### Work task
Every line of the entries that holds the word "nose" is to be copied.

++++

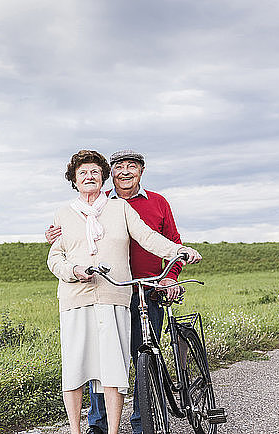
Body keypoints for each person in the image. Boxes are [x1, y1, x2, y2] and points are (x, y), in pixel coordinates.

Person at [47, 150, 201, 434]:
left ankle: (137, 425)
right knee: (83, 366)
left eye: (94, 172)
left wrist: (178, 253)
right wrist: (72, 268)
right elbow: (57, 255)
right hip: (82, 296)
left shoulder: (127, 207)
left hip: (130, 291)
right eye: (83, 173)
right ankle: (92, 427)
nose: (89, 176)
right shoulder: (66, 213)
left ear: (141, 171)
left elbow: (150, 237)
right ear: (75, 180)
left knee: (118, 364)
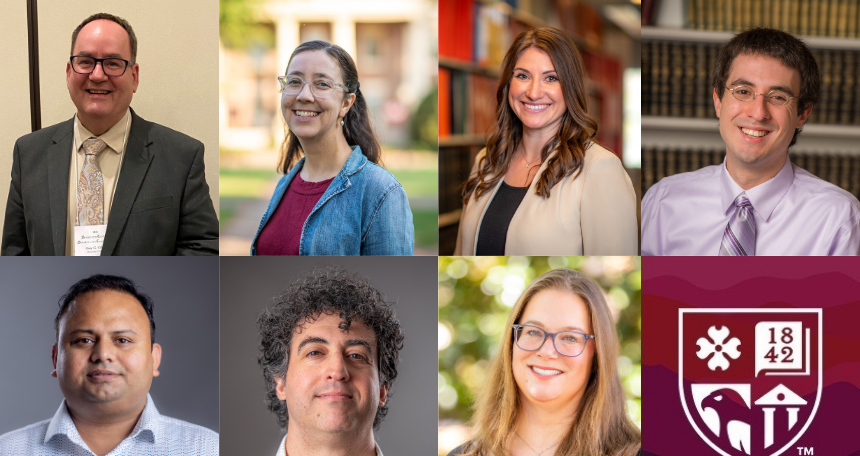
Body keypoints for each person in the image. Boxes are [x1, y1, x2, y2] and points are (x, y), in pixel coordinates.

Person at [220, 267, 437, 456]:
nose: (338, 370)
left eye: (356, 355)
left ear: (383, 389)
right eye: (314, 352)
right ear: (281, 382)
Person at [1, 13, 219, 256]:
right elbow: (14, 256)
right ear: (68, 72)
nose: (97, 75)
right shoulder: (29, 153)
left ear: (134, 77)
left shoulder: (182, 157)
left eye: (113, 63)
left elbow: (202, 252)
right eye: (85, 61)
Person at [0, 275, 218, 456]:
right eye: (84, 340)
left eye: (122, 340)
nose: (103, 354)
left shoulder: (212, 455)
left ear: (154, 359)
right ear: (56, 358)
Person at [641, 28, 860, 256]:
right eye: (743, 91)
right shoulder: (663, 202)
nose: (758, 113)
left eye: (778, 97)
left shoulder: (839, 219)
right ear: (718, 101)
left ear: (802, 114)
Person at [439, 268, 641, 456]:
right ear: (512, 343)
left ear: (597, 355)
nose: (547, 350)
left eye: (569, 338)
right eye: (533, 332)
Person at [454, 28, 637, 256]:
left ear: (570, 88)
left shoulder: (600, 169)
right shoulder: (487, 160)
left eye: (551, 78)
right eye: (522, 76)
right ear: (508, 83)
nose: (533, 92)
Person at [250, 41, 414, 255]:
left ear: (346, 103)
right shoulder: (286, 183)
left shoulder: (381, 192)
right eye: (294, 81)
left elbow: (392, 287)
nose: (304, 95)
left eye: (322, 84)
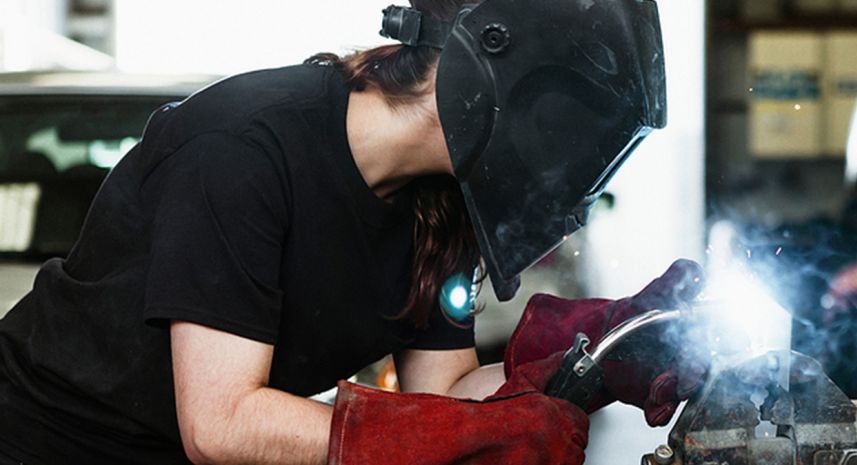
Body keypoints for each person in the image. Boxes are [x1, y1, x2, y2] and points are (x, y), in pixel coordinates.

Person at [0, 0, 701, 464]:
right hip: (47, 441)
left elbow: (447, 390)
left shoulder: (441, 201)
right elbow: (220, 423)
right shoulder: (247, 147)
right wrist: (435, 438)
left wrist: (596, 355)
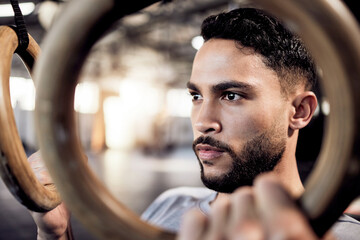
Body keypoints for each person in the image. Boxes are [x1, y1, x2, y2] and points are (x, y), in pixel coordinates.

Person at [29, 7, 360, 240]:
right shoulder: (170, 205)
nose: (203, 121)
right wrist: (55, 233)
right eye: (195, 96)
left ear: (300, 111)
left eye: (231, 96)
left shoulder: (343, 235)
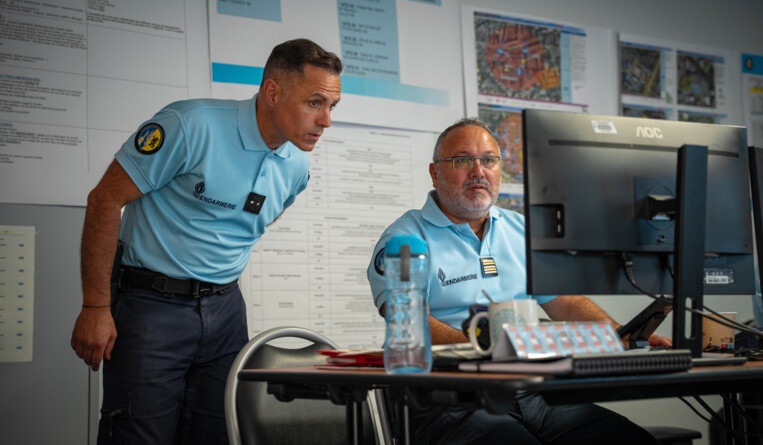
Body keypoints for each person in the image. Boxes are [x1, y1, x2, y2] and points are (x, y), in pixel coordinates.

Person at [69, 38, 342, 445]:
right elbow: (105, 200)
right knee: (138, 435)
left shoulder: (297, 165)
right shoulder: (190, 124)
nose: (326, 121)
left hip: (226, 311)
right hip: (151, 307)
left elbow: (248, 224)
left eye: (332, 107)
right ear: (272, 92)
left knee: (216, 433)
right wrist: (95, 305)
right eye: (315, 103)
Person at [367, 117, 670, 444]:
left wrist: (620, 334)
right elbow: (408, 321)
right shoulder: (405, 239)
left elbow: (565, 302)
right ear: (434, 172)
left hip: (531, 392)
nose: (478, 171)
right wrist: (483, 353)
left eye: (489, 160)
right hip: (445, 398)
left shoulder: (520, 230)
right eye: (463, 160)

++++

### Result below
nose: (89, 176)
nose: (338, 370)
nose: (97, 75)
nose: (103, 354)
nose: (758, 113)
nose: (547, 350)
nose: (533, 92)
nose: (304, 95)
nose: (203, 121)
nose: (326, 121)
nose: (478, 171)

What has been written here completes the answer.